* [Work order] Your response should consist of the entries below, reproduced exactly and without their images.

* [Provided records]
###

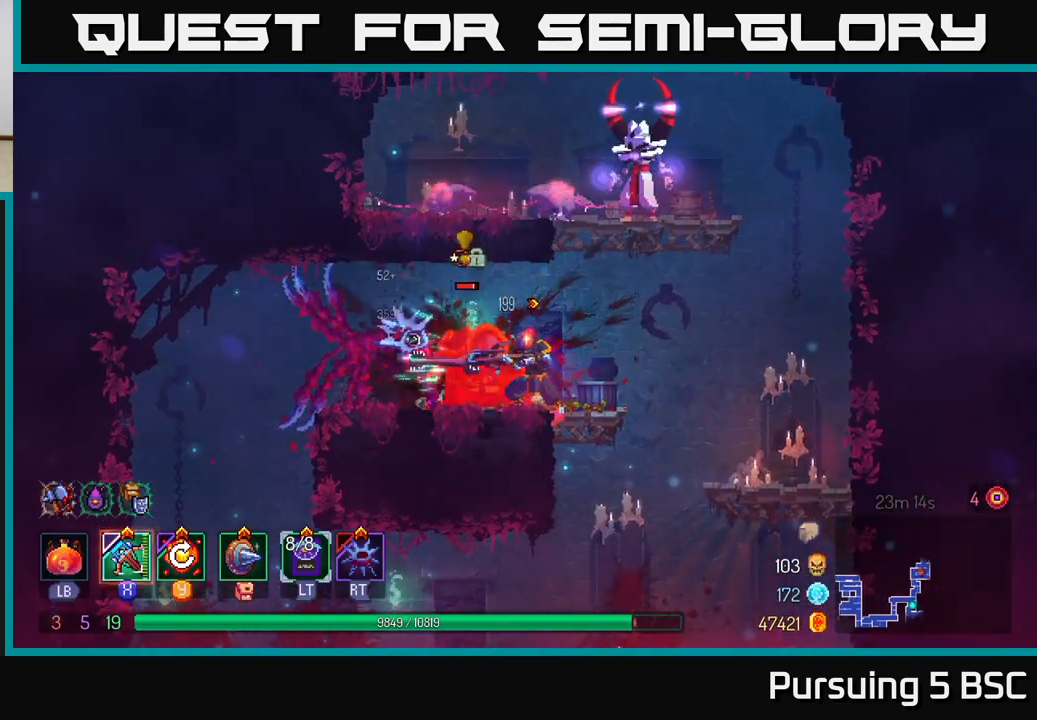
{"buttons": [], "left_stick": "right", "right_stick": "center", "events": [[317, "left_stick", "center"], [433, "left_stick", "right"]]}
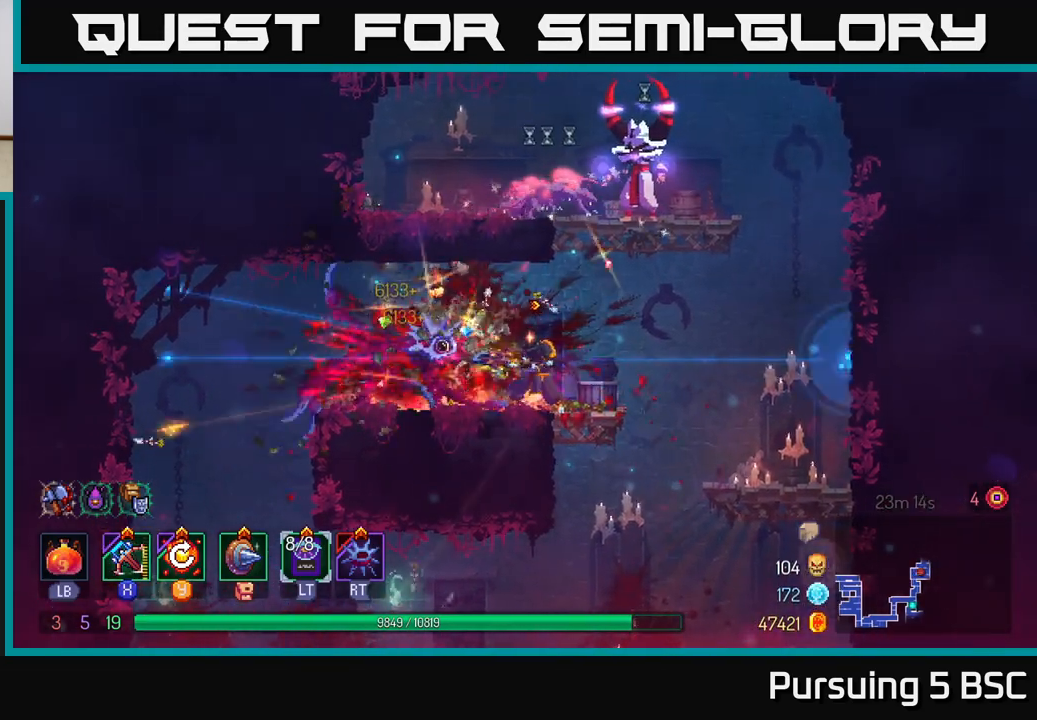
{"buttons": [], "left_stick": "center", "right_stick": "center", "events": [[50, "Y", "down"], [67, "left_stick", "center"], [167, "Y", "up"]]}
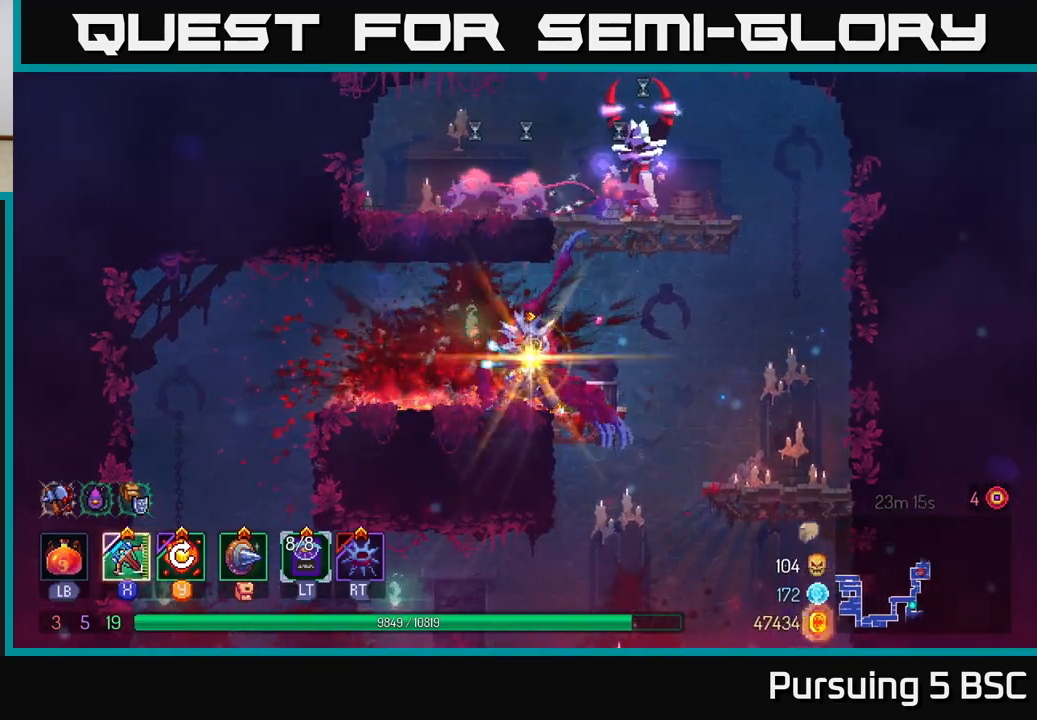
{"buttons": [], "left_stick": "right", "right_stick": "center", "events": [[83, "left_stick", "right"], [233, "A", "down"], [317, "A", "up"], [400, "A", "down"], [483, "A", "up"]]}
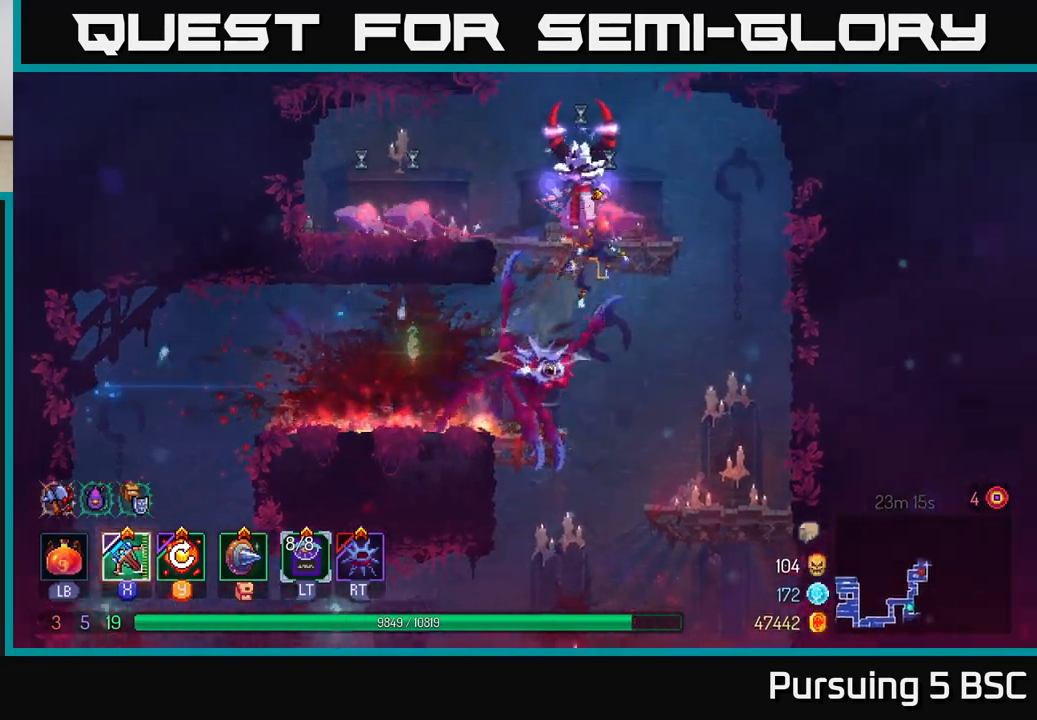
{"buttons": [], "left_stick": "down-left", "right_stick": "center", "events": [[67, "X", "down"], [150, "X", "up"], [167, "left_stick", "left"], [233, "left_stick", "down-left"]]}
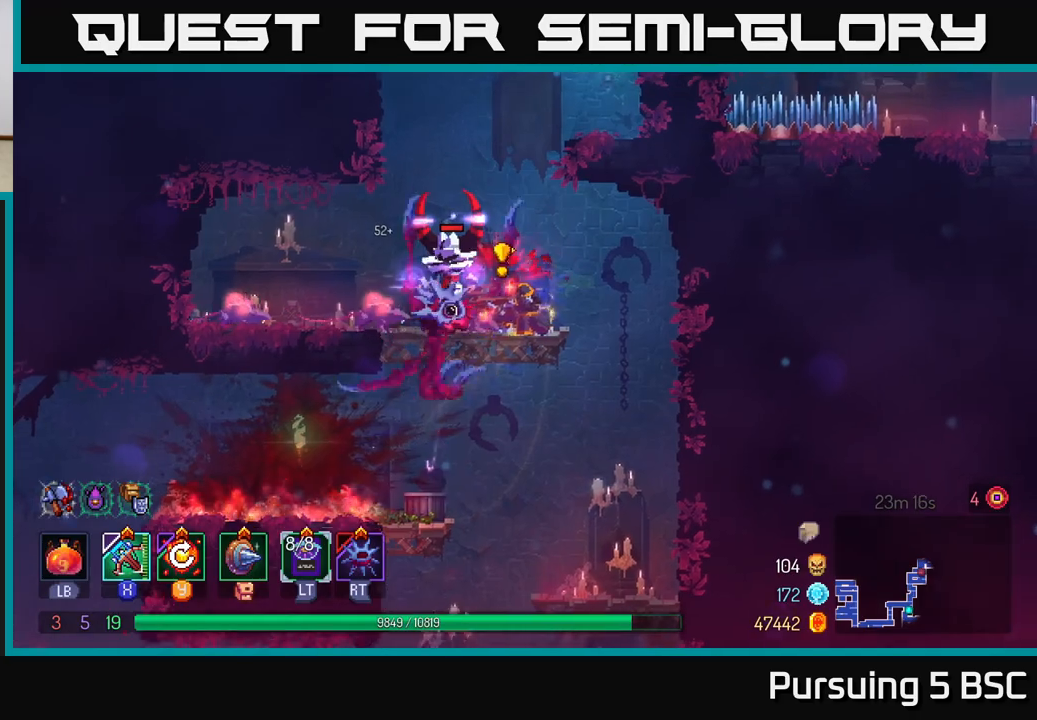
{"buttons": [], "left_stick": "center", "right_stick": "center", "events": [[283, "left_stick", "center"]]}
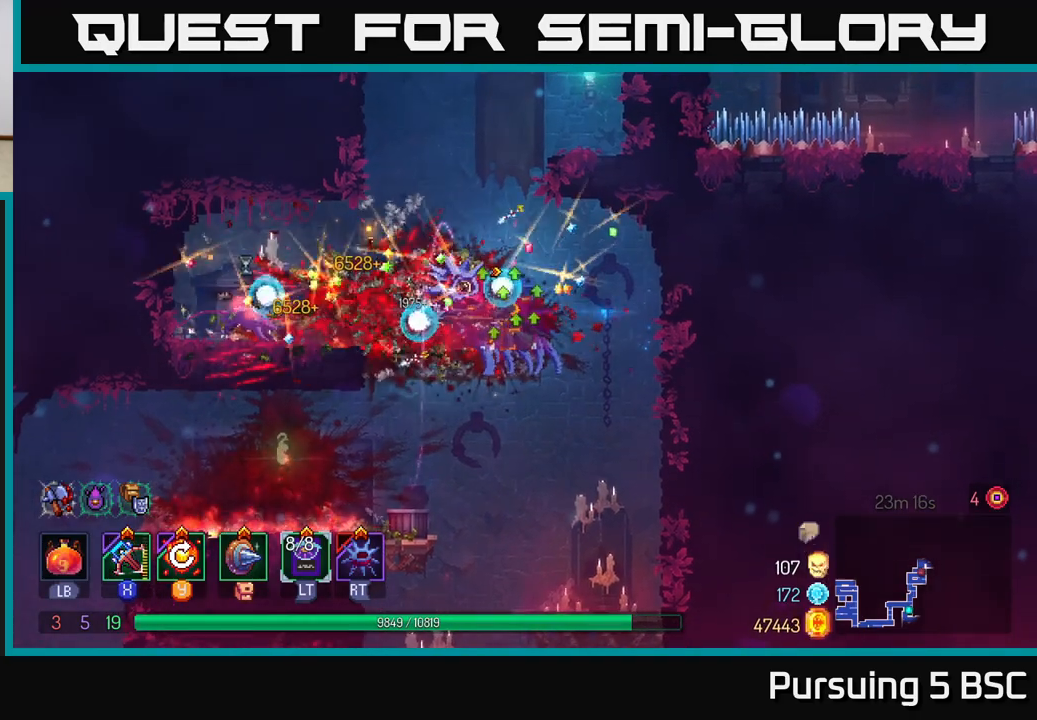
{"buttons": [], "left_stick": "center", "right_stick": "center", "events": [[33, "Y", "down"], [117, "Y", "up"]]}
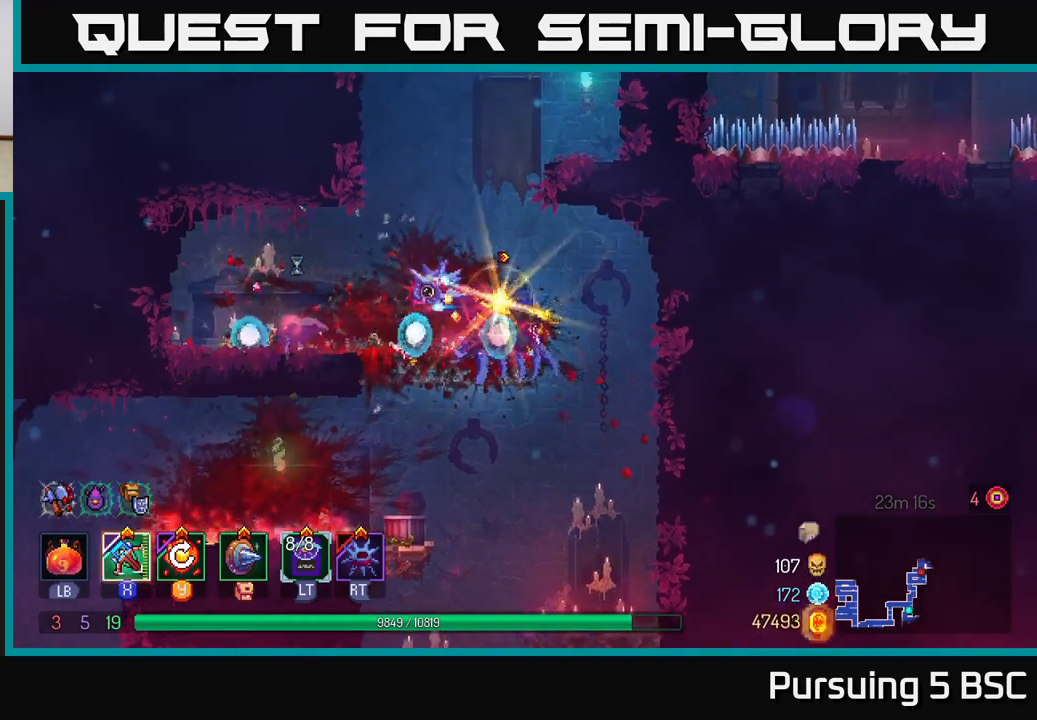
{"buttons": ["B"], "left_stick": "left", "right_stick": "center", "events": [[17, "left_stick", "left"], [400, "B", "down"]]}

###

* [Final answer]
{"buttons": [], "left_stick": "right", "right_stick": "center", "events": [[317, "left_stick", "center"], [433, "left_stick", "right"]]}
{"buttons": [], "left_stick": "center", "right_stick": "center", "events": [[50, "Y", "down"], [67, "left_stick", "center"], [167, "Y", "up"]]}
{"buttons": [], "left_stick": "right", "right_stick": "center", "events": [[83, "left_stick", "right"], [233, "A", "down"], [317, "A", "up"], [400, "A", "down"], [483, "A", "up"]]}
{"buttons": [], "left_stick": "down-left", "right_stick": "center", "events": [[67, "X", "down"], [150, "X", "up"], [167, "left_stick", "left"], [233, "left_stick", "down-left"]]}
{"buttons": [], "left_stick": "center", "right_stick": "center", "events": [[283, "left_stick", "center"]]}
{"buttons": [], "left_stick": "center", "right_stick": "center", "events": [[33, "Y", "down"], [117, "Y", "up"]]}
{"buttons": ["B"], "left_stick": "left", "right_stick": "center", "events": [[17, "left_stick", "left"], [400, "B", "down"]]}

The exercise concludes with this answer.